The award, presented by the European Cultural Foundation Pro Europa and by the City for the Cultures of Peace, honored Demetz's achievements as leading scholar in European literary studies and as seminal cultural mediator between the United States and Europe.
The award ceremony -- held under the patronage of Horst Köhler, president of the Federal Republic of Germany -- took place in the Kaisersaal des Frankfurter Römers, once the site of the emperors' coronations in the Holy Roman Empire.
One of the speakers at the ceremony was Demetz's former doctoral student, Professor Amy Colin of the University of Pittsburgh and the W.E.B. Du Bois Institute at Harvard, who underlined his crucial contribution to the "culture of peace." She noted that, through his writings and courses -- in particular, German literature from Lessing to contemporary traditions of experiment -- Demetz introduced European cultures to generations of students at Yale.

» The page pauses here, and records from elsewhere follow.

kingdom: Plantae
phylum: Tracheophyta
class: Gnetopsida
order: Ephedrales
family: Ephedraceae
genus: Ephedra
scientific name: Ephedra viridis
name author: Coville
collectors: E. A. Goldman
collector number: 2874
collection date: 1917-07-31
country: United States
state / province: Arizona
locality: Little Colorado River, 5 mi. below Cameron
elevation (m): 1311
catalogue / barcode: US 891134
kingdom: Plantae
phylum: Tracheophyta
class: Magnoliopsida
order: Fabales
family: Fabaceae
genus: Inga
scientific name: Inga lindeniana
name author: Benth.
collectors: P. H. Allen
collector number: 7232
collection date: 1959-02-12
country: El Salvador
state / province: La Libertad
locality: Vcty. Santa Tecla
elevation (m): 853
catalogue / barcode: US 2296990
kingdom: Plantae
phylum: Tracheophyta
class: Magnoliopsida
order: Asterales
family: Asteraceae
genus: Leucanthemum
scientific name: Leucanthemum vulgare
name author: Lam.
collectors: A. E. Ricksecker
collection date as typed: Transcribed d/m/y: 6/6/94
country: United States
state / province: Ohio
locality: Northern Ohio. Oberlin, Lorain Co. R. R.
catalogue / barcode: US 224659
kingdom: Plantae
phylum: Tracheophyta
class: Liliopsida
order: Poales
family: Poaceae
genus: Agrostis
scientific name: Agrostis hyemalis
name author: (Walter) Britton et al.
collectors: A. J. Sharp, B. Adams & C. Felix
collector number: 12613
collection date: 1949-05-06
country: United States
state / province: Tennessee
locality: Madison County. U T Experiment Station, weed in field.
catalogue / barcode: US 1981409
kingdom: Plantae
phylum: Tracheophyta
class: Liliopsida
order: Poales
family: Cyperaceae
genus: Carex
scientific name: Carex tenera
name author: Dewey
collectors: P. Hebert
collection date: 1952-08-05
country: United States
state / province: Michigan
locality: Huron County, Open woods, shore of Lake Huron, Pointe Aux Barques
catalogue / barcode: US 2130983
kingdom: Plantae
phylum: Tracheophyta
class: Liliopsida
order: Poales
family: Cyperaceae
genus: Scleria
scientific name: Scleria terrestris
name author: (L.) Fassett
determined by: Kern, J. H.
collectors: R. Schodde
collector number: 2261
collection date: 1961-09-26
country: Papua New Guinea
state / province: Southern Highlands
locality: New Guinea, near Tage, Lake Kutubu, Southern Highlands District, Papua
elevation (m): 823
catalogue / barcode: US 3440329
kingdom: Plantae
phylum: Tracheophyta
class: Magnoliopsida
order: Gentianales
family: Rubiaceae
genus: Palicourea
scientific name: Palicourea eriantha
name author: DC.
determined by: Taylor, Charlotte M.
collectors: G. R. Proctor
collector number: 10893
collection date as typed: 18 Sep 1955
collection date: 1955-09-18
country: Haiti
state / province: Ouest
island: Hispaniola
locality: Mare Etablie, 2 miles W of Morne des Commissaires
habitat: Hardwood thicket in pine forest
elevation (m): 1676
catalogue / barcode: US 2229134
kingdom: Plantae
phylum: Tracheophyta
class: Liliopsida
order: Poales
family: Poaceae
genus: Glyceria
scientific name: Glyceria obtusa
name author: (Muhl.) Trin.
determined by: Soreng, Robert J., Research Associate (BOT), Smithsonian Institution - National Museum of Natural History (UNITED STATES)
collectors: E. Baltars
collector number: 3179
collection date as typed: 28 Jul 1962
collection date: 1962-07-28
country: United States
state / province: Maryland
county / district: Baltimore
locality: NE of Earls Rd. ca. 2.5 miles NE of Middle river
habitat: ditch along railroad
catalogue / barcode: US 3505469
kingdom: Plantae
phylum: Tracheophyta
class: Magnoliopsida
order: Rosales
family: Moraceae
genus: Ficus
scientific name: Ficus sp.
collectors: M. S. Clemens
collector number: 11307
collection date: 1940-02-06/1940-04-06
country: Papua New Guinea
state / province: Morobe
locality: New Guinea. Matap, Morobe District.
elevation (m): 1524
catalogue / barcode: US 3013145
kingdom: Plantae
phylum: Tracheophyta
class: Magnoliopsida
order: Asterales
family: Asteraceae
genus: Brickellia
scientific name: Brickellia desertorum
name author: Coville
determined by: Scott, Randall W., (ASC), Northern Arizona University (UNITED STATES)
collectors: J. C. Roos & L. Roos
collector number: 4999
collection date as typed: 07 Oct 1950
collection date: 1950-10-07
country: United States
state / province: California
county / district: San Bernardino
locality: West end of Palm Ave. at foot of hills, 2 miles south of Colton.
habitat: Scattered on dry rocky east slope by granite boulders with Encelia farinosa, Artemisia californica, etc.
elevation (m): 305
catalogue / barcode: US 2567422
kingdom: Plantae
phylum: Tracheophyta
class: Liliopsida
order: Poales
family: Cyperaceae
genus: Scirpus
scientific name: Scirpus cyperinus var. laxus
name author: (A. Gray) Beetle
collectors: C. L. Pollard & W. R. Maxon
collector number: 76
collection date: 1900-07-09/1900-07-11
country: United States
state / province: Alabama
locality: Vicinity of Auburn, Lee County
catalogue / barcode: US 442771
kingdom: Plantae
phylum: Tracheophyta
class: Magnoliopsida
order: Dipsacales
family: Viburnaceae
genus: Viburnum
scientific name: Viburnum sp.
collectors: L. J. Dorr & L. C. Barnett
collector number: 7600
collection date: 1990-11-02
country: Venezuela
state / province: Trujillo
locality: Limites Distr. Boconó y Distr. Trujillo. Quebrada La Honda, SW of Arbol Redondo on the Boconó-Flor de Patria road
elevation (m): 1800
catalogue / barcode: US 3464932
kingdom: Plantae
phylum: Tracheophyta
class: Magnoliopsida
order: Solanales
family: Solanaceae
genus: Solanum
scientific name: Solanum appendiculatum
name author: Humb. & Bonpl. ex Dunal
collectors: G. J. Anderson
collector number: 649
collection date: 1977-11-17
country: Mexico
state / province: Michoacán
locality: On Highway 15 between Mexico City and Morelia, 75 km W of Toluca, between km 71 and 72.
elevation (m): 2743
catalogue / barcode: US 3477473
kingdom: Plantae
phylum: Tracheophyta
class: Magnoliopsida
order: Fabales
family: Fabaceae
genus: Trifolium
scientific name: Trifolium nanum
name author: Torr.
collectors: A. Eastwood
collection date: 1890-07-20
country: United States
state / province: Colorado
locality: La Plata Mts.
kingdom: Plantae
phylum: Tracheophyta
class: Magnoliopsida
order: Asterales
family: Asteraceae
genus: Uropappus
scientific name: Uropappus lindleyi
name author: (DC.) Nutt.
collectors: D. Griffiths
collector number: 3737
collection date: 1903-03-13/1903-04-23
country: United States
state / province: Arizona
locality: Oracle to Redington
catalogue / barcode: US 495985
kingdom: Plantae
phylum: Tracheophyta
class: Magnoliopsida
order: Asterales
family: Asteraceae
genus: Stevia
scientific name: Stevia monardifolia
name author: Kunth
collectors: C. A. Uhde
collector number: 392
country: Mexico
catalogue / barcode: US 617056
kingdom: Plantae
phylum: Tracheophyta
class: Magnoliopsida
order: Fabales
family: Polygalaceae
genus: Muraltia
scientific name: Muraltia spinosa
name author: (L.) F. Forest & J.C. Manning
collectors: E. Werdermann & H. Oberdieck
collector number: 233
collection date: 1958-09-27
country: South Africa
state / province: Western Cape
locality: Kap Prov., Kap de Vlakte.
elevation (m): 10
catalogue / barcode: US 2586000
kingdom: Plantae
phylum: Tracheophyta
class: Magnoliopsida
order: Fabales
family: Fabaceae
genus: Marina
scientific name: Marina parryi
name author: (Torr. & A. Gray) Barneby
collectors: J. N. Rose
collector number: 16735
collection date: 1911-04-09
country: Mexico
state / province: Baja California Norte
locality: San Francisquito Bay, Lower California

Jeff Arnold, representative of the U.S. Embassy in Berlin and its Consulate in Frankfurt, described Demetz as an "ambassador of Europe in the United States" and added that his publications and talks overseas also familiarized the European public with literary criticism and theory as he practiced it at Yale.
Another recipient of the European Cultural Award in Frankfurt this year was Wolfgang Leonhard, a prominent historian and expert on the Soviet Union who taught for many years at Yale.
The City for the Cultures of Peace organizes cultural events of this kind in cooperation with the Pro Europa Foundation in order to inscribe the idea of peace in Kofi Annan's sense into the consciousness of a broad public.